Deriving from a fluent class
Here’s an interesting one, and maybe you can help me make my design less crappy. I have this library that I’m a little proud of, called FluentPath. It’s a fluent wrapper around System.IO that enables you to manipulate files not unlike how jQuery manipulates the DOM, with operations over sets, and lots of functional concepts:
Path.Get(args.Length != 0 ? args[0] : ".")
.Files(
p => new[] {
".avi", ".m4v", ".wmv",
".mp4", ".dvr-ms", ".mpg", ".mkv"
}.Contains(p.Extension))
.CreateDirectories(
p => p.Parent()
.Combine(p.FileNameWithoutExtension))
.End()
.Move(
p => p.Parent()
.Combine(p.FileNameWithoutExtension)
.Combine(p.FileName));
In fact, it’s totally inspired by jQuery, and was born from the frustration of having to work with the antiquated monstrosity of an API that System.IO is.
One user of the library wanted to extend it. The way I had designed things, extensions are made through extension methods. One example is available in the source code that adds zip/unzip capabilities.
This user however wanted to derive from the Path class. I’m not a fan of inheritance, but who am I to judge? The problem comes from the way fluent APIs work: their methods return an instance of the same class, in order to enable chaining. For example, here’s the signature of the ChangeExtension method:
public Path ChangeExtension(Func<Path, string> extensionTransformation)
If you want to derive DerivedPath from this class, one big problem you’re going to have is that this method will return a Path, not a DerivedPath, so your extensions won’t be available on the results of chainable methods. This, for example, won’t work (DoStuff is a method on DerivedPath that doesn’t exist on the Path that Parent() returns):
new DerivedPath("foo").Parent().DoStuff();
Whereas this works just fine:
new DerivedPath("foo").DoStuff()
That’s pretty lame and awkward. So how do we ensure that derived classes’ methods vary their parameters and return types so their own types are used in place of the base Path class?
The solution I implemented and checked in was suggested by PlasmaSoft, the user who exposed the problem in the first place: change Path into a base generic class, then have the generic type parameter be an alias of sorts for the class itself that we can use as a parameter or return type.
Here is what the class declaration for the new base class looks like:
public class PathBase<T> : IEnumerable<T> where T : PathBase<T>, new()
Method declarations have been changed to use the T generic parameter in place of Path for almost the whole public surface of the API. For example, ChangeExtension becomes:
public T ChangeExtension(Func<T, string> extensionTransformation)
The Path class itself has been changed into a derived class of that base class, and sealed:
public sealed class Path : PathBase<Path>
If you want to derive from Path, well, don’t. Instead, derive from PathBase:
public class DerivedPath : PathBase<DerivedPath>
I really don’t like how this looks (convoluted, redundant), but I don’t see another solution.

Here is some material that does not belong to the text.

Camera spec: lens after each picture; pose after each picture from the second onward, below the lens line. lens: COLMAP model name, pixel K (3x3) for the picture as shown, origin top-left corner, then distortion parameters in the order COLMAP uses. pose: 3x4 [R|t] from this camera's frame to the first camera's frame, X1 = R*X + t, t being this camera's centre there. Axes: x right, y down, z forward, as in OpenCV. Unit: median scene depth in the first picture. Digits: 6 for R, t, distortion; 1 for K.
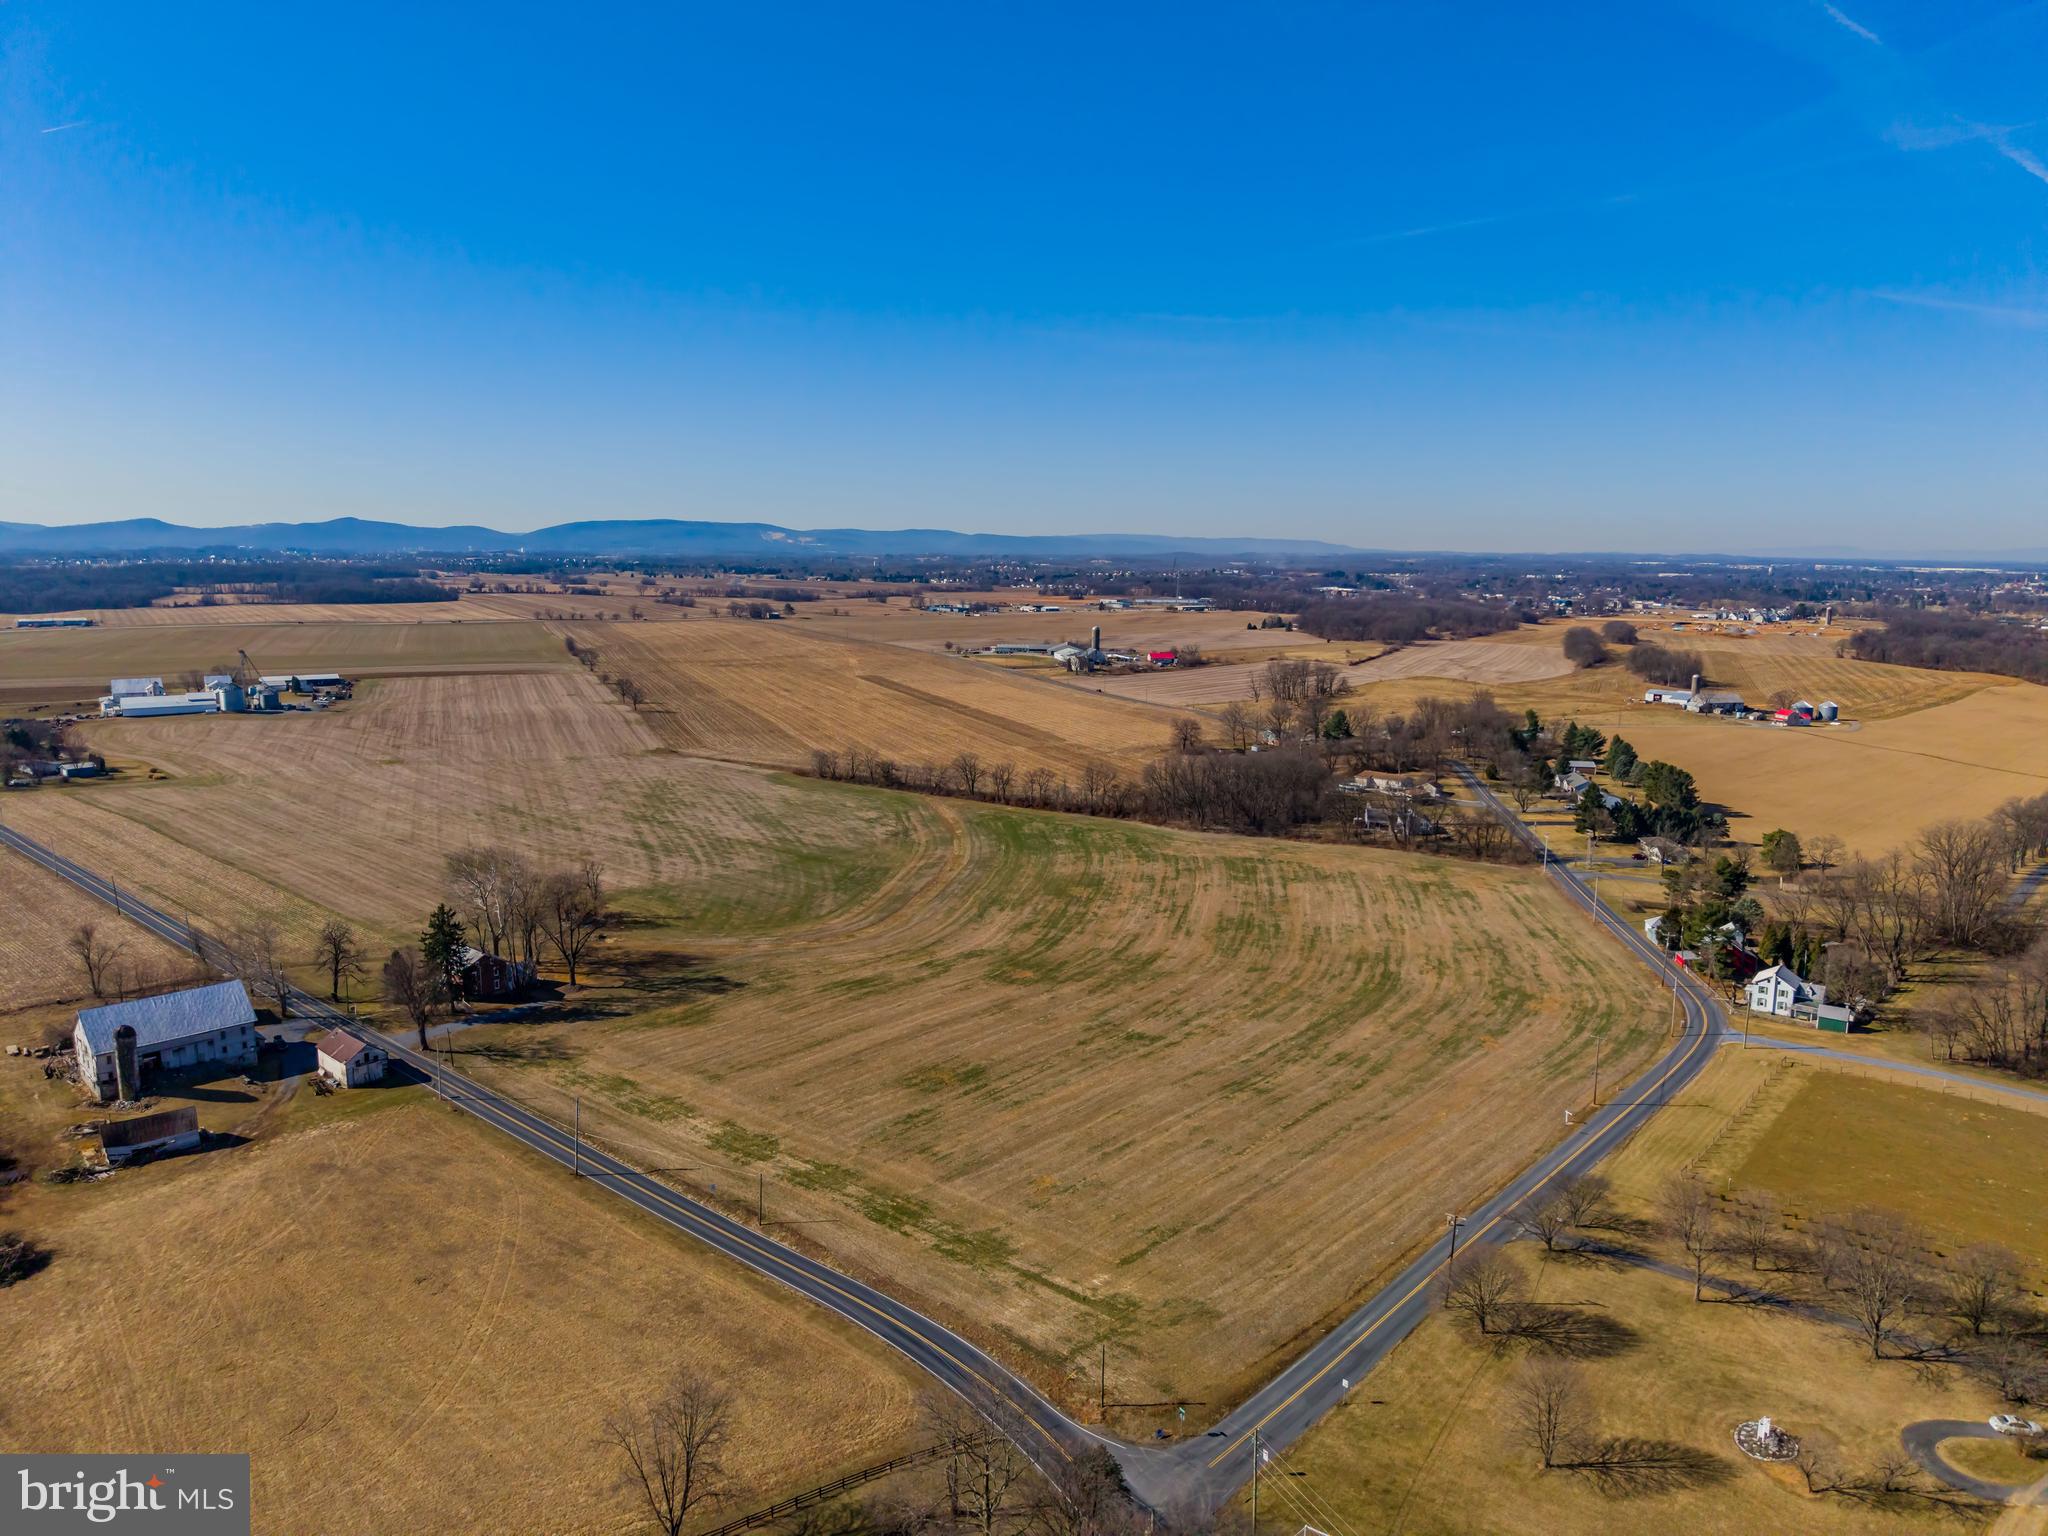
lens RADIAL K [[1366.9, 0, 1017.0], [0, 1366.9, 765.5], [0, 0, 1]] dist [0.029815, -0.029882]
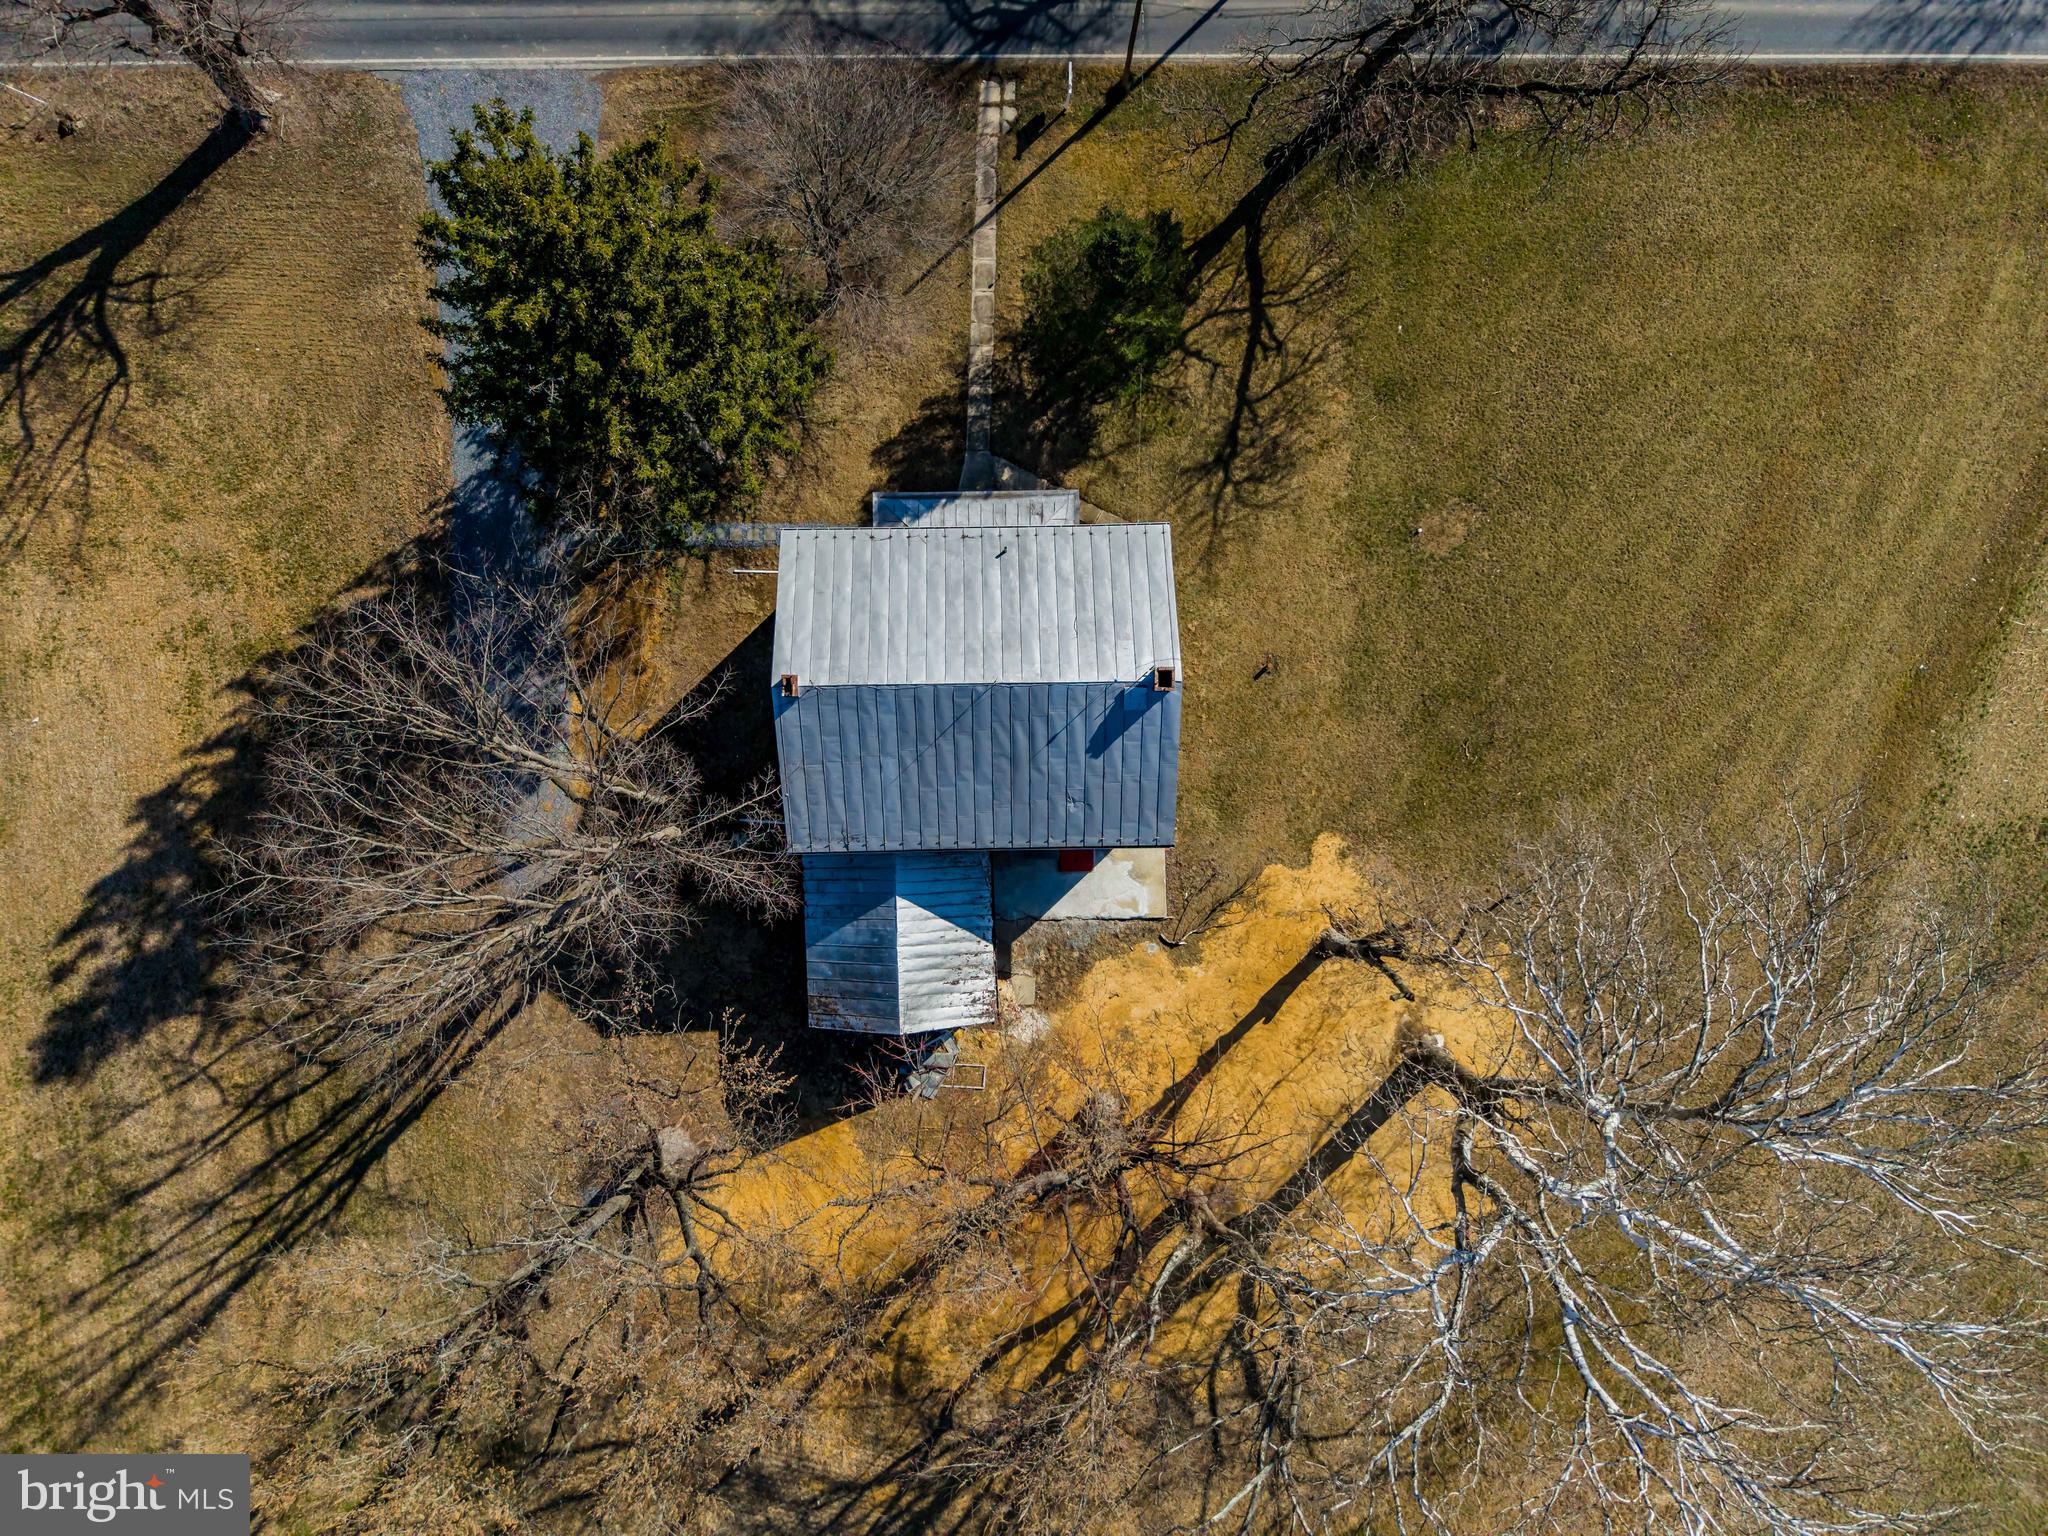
lens RADIAL K [[1442.4, 0, 1041.9], [0, 1442.4, 769.7], [0, 0, 1]] dist [0.041295, -0.047557]
pose [[-0.728743, 0.683281, -0.045387, -0.388388], [-0.151751, -0.096506, 0.983696, -0.027658], [0.667761, 0.723750, 0.174017, 0.992060]]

There will be a few awkward places as well. For example, some methods can take an arbitrary derived type for a parameter, but what the return type of the method should be is not always clear: should it be the type of “this”, or the type of the parameter?
public T Combine<TOther>(PathBase<TOther> relativePath) where TOther: PathBase<TOther>, new()
Another problem is that the compiler gets a little confused and doesn’t know that the current class and T are one and the same. There are many places where we’ll want to instantiate a new PathBase<T>, and return it as a T. We can’t just cast the PathBase<T> after instantiation, because as far as the compiler and runtime are concerned, T derives from PathBase<T>, not the other way around, so we need a way to instantiate a T directly (and that instance will behave as a PathBase<T>). All the compiler knows about T’s constructors is provided by the new() constraint: it has a parameterless constructor, which is not the one we need. In order to work around that, I had to implement a number of Create factory methods and use them internally where I would normally have used a regular constructor. This bled into the quality of the implementation as I had to remove “readonly” qualifiers from private fields for entirely technical reasons. I hate when the language doesn’t let you do the right thing (or doesn’t steer you to it).
Finally, derived classes have to implement a bunch of constructors and cast operators that do nothing but delegate to base.
In the end, everything behaves as it should, all tests pass, and we have the additional derivation feature, but I’m really unhappy about the hoops I had to jump through, and about the disagreeable form of derived classes. I prefer the extension method way of extending the library even more than I did before today.
I do have a question for you, my readers, however: can any of you think of or point me to a better way of writing base fluent classes?